In the spring 2022 issue of the Elon Journal, six student researchers delve into a variety of media-related topics, including the media framing of mass shooters and whether the portrayal of these perpetrators changed after the 2020 Black Lives Matter protests.
The School of Communications has published the spring 2022 issue of the Elon Journal of Undergraduate Research in Communications, featuring student research on topics ranging from Instagram’s role enabling toxic, parasocial relationships between athletes and fans to the representation of marginalized identities in predominately white TV shows.
The issue contains six research papers authored by School of Communications students, including a topical examination of online news coverage of Black and white mass shooters, and whether the portrayal of these perpetrators changed after the 2020 Black Lives Matter protests.
Michaela VanDerVelden conducted the aforementioned research, completing a qualitative content analysis of 36 articles regarding mass shootings. Her findings suggest that articles about Black perpetrators were less likely to include mental health discussions. Additionally, VanDerVelden found that the articles were more likely to include behavioral details about the shooter that were irrelevant to the crime.
In his From the Editor letter, Professor Harlen Makemson noted that for decades bloggers and citizen journalists have been shaping public discourse and upending the old media order. “In the era of social media, the phenomenon of users creating meaning has only mushroomed, as the spring 2022 edition of the Elon Journal demonstrates,” he wrote.
For example, Olivia Archer’s published research examines how Instagram facilitates parasocial relationships between fans and professional athletes, with sometimes distressing outcomes. Archer conducted a quantitative analysis to learn how fans of professional tennis players Naomi Osaka and Eugenie Bouchard engaged with online content. Likewise, Madeline Distenfeld investigated how TikTok users have shaped debates around fast fashion and sustainable fashion.
While focused on audience perceptions and not social media, Jeremy Palladino investigated how fictional characters with symptoms of aphasia, a mental disorder causing difficulty with speech production or language comprehension, are portrayed in scripted film and television. As part of a semi-structured focus group, a college-aged audience assessed three characters (Hodor from “Game of Thrones,” Timmy from “South Park,” and Michael Armstrong from “Hot Fuzz”) and discussed their initial reactions of characters displaying aphasia.
Legacy media’s portrayals of constituent groups in society was also addressed in the most-recent journal issue. Matisse Gilmore used quantitative methodology to explore the appearance of marginalized identities in primetime television sitcoms, and her findings indicate there has been growth in representation. Additionally, Emily Holland performed a content analysis of women’s appearances in Super Bowl commercials, a largely unexamined area in recent years.

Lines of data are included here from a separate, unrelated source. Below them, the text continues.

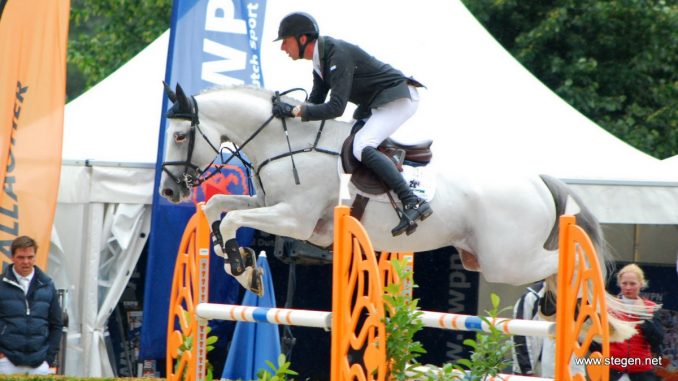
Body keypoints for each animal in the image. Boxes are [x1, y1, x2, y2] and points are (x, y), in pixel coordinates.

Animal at [158, 83, 648, 342]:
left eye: (181, 136)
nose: (167, 190)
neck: (285, 144)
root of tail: (537, 181)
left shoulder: (295, 219)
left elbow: (232, 219)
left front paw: (244, 268)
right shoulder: (269, 206)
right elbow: (220, 209)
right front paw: (241, 265)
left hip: (505, 260)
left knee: (567, 260)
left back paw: (574, 308)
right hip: (484, 258)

For this spring 2022 issue, Makemson assembled an editorial board of more than 20 communications faculty members who participated in the multiple blind-review process to select the best student work.
The Elon Journal began in spring 2010, with spring and fall editions each year. The spring 2022 journal marks the 25th edition.
The Council on Undergraduate Research catalogs more than 200 student research journals in the nation, and the Elon Journal is one of the few that focuses on undergraduate student research in journalism, media and communications.